Bruno Díaz , fondateur du Bottlenose Dolphin Research Institute , estime que si l'étude constitue un bon point de départ, des informations supplémentaires sont nécessaires. « Confirmer ce type de comportement nécessitera des années de données », explique l'expert, qui n'a pas participé à la découverte. La zoologiste marine Carmen Arija, directrice de Sea Wolves , partage un avis similaire. « Il est difficile d'analyser les populations sauvages. Il faudrait vérifier s'il s'agit d'un phénomène spécifique à ce groupe d'orques ou s'il est répandu chez d'autres », précise-t-elle. Parfois, lorsque les scientifiques s'approchent d'un groupe de cétacés pour les observer, ceux-ci finissent par envahir leur espace personnel, ce qui rend difficile l'observation des comportements d'appartenance sociale.
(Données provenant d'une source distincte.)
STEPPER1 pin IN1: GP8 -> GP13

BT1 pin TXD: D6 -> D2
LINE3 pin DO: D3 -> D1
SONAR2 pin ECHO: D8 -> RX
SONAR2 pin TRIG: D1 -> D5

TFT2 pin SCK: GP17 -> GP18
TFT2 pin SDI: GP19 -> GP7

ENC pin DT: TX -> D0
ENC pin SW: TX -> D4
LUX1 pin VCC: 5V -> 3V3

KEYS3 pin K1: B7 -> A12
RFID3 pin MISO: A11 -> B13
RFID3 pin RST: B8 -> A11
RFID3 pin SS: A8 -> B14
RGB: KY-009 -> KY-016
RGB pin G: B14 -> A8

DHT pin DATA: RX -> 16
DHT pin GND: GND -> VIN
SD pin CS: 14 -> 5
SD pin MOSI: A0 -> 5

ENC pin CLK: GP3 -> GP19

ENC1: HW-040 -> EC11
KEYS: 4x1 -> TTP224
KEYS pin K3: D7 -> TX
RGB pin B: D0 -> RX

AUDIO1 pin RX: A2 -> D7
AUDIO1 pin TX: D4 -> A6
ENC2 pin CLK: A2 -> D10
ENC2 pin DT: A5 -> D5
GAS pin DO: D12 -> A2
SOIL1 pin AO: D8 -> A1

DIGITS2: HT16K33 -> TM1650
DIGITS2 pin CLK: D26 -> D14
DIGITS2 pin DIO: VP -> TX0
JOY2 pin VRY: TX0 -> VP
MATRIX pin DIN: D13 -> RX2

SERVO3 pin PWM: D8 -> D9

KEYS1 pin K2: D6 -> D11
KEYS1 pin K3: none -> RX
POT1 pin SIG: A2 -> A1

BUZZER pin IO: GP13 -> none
« Normalement, lors d'interactions avec des bateaux ou autres, ces comportements ne sont généralement pas observés. C'est normal, car nous empiétons sur leur intimité », ajoute Arija, qui n'a pas non plus participé à la recherche. La turbidité de l'eau est un autre facteur qui complique l'analyse de cet animal marin. « La plupart de mes études, par exemple, ont été menées sur la côte méditerranéenne , où l'eau est plus claire », précise Bruno Díaz.
En Australie, des recherches ont montré que les dauphins femelles et les jeunes utilisent des éponges pour protéger leur museau lorsqu'ils se nourrissent et pour se gratter le visage sur le corail. De plus, des observations en Australie montrent l' utilisation de coquillages pour chasser leurs proies . En Méditerranée, des études ont montré que les dauphins utilisent des objets tels que des filets pour attirer les poissons vers eux et les rendre plus faciles à attraper. Chez les primates, y compris les humains, le toucher contribue à atténuer le stress et à renforcer les liens.
En danger d'extinctionLes scientifiques surveillent ces cétacés depuis 2018 afin de mieux comprendre leur régime alimentaire et leur comportement social, ce qui en fait un domaine d'étude en constante évolution. Ce groupe d'orques est en danger critique d'extinction, selon les données du Service national des pêches maritimes des États-Unis (NOAA).
« Ils sont gravement menacés », explique Carmen Arija. Parmi les facteurs pouvant expliquer cette situation figure la dégradation de leur habitat, causée par le bruit sous-marin et la persistance de niveaux élevés de produits chimiques industriels. Le déclin qualitatif et quantitatif de leurs proies – comme le saumon quinnat, dont la population a décliné en raison de la surpêche et du changement climatique – empêche leur rétablissement.